Protobuf deserialization speed up via hiding extra fields


Not too familiar with protobuf's implementation in java so I'm not certain if this will yield any benefits, but here is a thought I had.

Say for a large pb struct that looks like the following:

message data {
    required string field1 = 1;
    required int64 field2 = 2;
    optional string field3 = 3;
    ...
    required string field1000 = 1000;
}

The above example hopefully shows a combination of 1000 fields, which could be a mix of required and optional fields with a mix of datatypes.

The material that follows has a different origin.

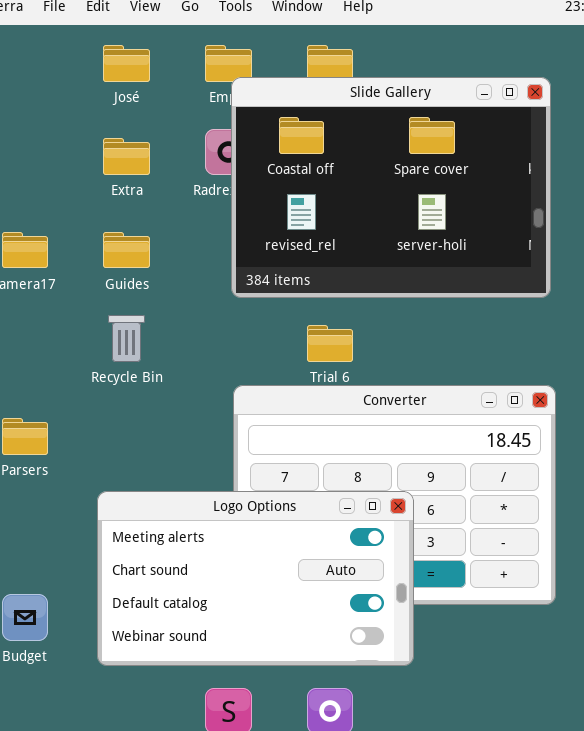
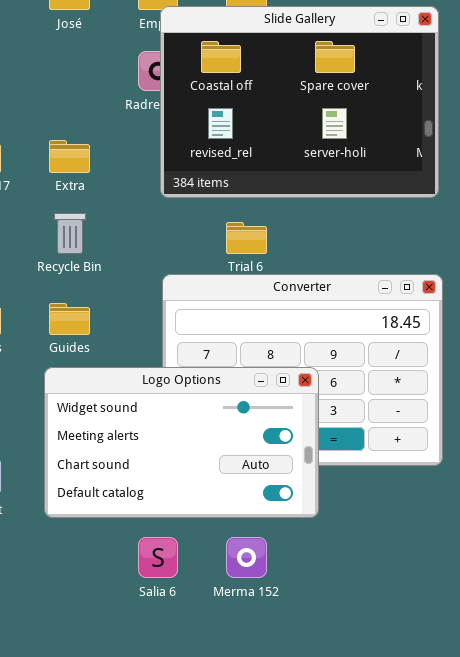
Extra: [103,138,150,175] -> [49,140,90,173], moved
Guides: [103,232,150,268] -> [49,303,90,335], moved
Logo Options: [97,491,414,666] -> [44,367,319,518], scrolled up 1 row

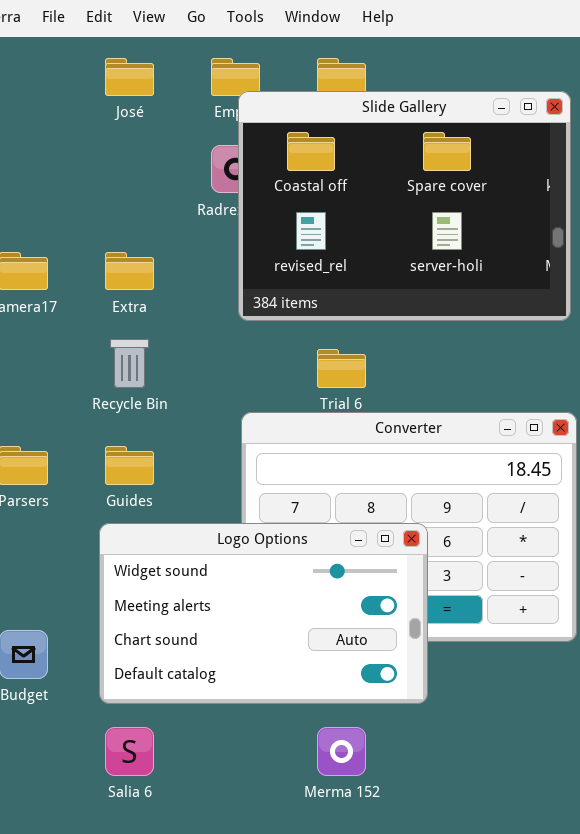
Salia 6: [138,537,178,578] -> [105,727,154,776], moved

If I were to only want, per say, field 1 and 3, and give the deserialize job the following:

message data {
    required string field1 = 1;
    optional string field3 = 3;
}

First of all, what would happen here, would the deserializer still attempt to parse all fields? Or would it know to only look for certain fields in their respective indexes.


Solution

  • The location of the data in memory is independent of the field number, so protobuf still needs to do some amount of parsing for each field. Removing fields will likely result in a benefit, but the gains depend on your field types.

    Unknown varint fields (int32, int64,...) need to be parsed entirely, but fixed size (float, double, fixed32,...) and length-delimited types (messages, strings, bytes) can be skipped efficiently.